(EXERCISE REQUIREMENTS)
Write out all the entries below without any change.

(RECORDS SUPPLIED)
***
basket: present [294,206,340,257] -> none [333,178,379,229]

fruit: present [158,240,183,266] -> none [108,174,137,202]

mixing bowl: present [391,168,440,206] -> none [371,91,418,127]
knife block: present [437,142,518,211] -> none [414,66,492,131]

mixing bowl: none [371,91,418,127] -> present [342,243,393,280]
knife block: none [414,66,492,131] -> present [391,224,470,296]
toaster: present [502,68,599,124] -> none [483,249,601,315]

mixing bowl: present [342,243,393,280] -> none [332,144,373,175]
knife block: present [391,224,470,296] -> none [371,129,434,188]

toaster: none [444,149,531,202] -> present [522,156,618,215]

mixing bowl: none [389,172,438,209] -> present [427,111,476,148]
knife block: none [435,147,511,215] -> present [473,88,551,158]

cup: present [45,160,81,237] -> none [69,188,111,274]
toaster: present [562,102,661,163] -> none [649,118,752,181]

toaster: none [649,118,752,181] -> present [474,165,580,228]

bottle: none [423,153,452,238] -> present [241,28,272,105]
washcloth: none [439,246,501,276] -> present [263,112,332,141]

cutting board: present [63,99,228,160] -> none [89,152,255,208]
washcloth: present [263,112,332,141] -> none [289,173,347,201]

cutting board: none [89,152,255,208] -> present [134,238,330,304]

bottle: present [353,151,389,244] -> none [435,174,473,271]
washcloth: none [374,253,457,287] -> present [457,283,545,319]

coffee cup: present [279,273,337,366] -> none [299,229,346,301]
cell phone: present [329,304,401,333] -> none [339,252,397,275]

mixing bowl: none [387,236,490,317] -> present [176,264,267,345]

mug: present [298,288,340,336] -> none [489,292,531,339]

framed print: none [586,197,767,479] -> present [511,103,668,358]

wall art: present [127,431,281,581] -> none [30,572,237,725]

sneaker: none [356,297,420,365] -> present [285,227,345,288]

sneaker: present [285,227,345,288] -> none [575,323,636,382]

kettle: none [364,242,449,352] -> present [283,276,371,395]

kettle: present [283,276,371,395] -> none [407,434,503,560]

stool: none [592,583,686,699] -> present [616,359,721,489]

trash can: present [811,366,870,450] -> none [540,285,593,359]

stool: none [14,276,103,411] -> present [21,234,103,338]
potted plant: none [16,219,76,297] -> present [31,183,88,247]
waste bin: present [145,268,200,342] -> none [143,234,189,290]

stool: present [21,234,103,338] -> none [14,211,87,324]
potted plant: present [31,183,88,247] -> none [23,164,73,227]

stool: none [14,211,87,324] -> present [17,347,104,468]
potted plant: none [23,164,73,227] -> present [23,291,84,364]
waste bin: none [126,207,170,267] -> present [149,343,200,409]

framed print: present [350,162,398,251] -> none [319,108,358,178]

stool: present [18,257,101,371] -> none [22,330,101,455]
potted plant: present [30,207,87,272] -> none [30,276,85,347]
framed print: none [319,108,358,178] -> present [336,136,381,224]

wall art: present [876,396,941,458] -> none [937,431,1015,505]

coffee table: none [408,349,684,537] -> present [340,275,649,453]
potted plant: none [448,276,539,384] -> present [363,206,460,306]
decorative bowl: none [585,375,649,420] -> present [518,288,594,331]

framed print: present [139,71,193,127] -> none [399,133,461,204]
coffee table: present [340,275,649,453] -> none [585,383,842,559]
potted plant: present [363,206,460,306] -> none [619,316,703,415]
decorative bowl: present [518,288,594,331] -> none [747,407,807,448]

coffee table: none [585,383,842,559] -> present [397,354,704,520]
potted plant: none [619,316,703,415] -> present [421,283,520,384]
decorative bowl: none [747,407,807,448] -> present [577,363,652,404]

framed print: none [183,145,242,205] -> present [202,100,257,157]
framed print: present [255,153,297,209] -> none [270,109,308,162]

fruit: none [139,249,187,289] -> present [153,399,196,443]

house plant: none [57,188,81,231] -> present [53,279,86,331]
***
(WRITTEN ANSWER)
basket: present [294,206,340,257] -> none [333,178,379,229]

fruit: present [158,240,183,266] -> none [108,174,137,202]

mixing bowl: present [391,168,440,206] -> none [371,91,418,127]
knife block: present [437,142,518,211] -> none [414,66,492,131]

mixing bowl: none [371,91,418,127] -> present [342,243,393,280]
knife block: none [414,66,492,131] -> present [391,224,470,296]
toaster: present [502,68,599,124] -> none [483,249,601,315]

mixing bowl: present [342,243,393,280] -> none [332,144,373,175]
knife block: present [391,224,470,296] -> none [371,129,434,188]

toaster: none [444,149,531,202] -> present [522,156,618,215]

mixing bowl: none [389,172,438,209] -> present [427,111,476,148]
knife block: none [435,147,511,215] -> present [473,88,551,158]

cup: present [45,160,81,237] -> none [69,188,111,274]
toaster: present [562,102,661,163] -> none [649,118,752,181]

toaster: none [649,118,752,181] -> present [474,165,580,228]

bottle: none [423,153,452,238] -> present [241,28,272,105]
washcloth: none [439,246,501,276] -> present [263,112,332,141]

cutting board: present [63,99,228,160] -> none [89,152,255,208]
washcloth: present [263,112,332,141] -> none [289,173,347,201]

cutting board: none [89,152,255,208] -> present [134,238,330,304]

bottle: present [353,151,389,244] -> none [435,174,473,271]
washcloth: none [374,253,457,287] -> present [457,283,545,319]

coffee cup: present [279,273,337,366] -> none [299,229,346,301]
cell phone: present [329,304,401,333] -> none [339,252,397,275]

mixing bowl: none [387,236,490,317] -> present [176,264,267,345]

mug: present [298,288,340,336] -> none [489,292,531,339]

framed print: none [586,197,767,479] -> present [511,103,668,358]

wall art: present [127,431,281,581] -> none [30,572,237,725]

sneaker: none [356,297,420,365] -> present [285,227,345,288]

sneaker: present [285,227,345,288] -> none [575,323,636,382]

kettle: none [364,242,449,352] -> present [283,276,371,395]

kettle: present [283,276,371,395] -> none [407,434,503,560]

stool: none [592,583,686,699] -> present [616,359,721,489]

trash can: present [811,366,870,450] -> none [540,285,593,359]

stool: none [14,276,103,411] -> present [21,234,103,338]
potted plant: none [16,219,76,297] -> present [31,183,88,247]
waste bin: present [145,268,200,342] -> none [143,234,189,290]

stool: present [21,234,103,338] -> none [14,211,87,324]
potted plant: present [31,183,88,247] -> none [23,164,73,227]

stool: none [14,211,87,324] -> present [17,347,104,468]
potted plant: none [23,164,73,227] -> present [23,291,84,364]
waste bin: none [126,207,170,267] -> present [149,343,200,409]

framed print: present [350,162,398,251] -> none [319,108,358,178]

stool: present [18,257,101,371] -> none [22,330,101,455]
potted plant: present [30,207,87,272] -> none [30,276,85,347]
framed print: none [319,108,358,178] -> present [336,136,381,224]

wall art: present [876,396,941,458] -> none [937,431,1015,505]

coffee table: none [408,349,684,537] -> present [340,275,649,453]
potted plant: none [448,276,539,384] -> present [363,206,460,306]
decorative bowl: none [585,375,649,420] -> present [518,288,594,331]

framed print: present [139,71,193,127] -> none [399,133,461,204]
coffee table: present [340,275,649,453] -> none [585,383,842,559]
potted plant: present [363,206,460,306] -> none [619,316,703,415]
decorative bowl: present [518,288,594,331] -> none [747,407,807,448]

coffee table: none [585,383,842,559] -> present [397,354,704,520]
potted plant: none [619,316,703,415] -> present [421,283,520,384]
decorative bowl: none [747,407,807,448] -> present [577,363,652,404]

framed print: none [183,145,242,205] -> present [202,100,257,157]
framed print: present [255,153,297,209] -> none [270,109,308,162]

fruit: none [139,249,187,289] -> present [153,399,196,443]

house plant: none [57,188,81,231] -> present [53,279,86,331]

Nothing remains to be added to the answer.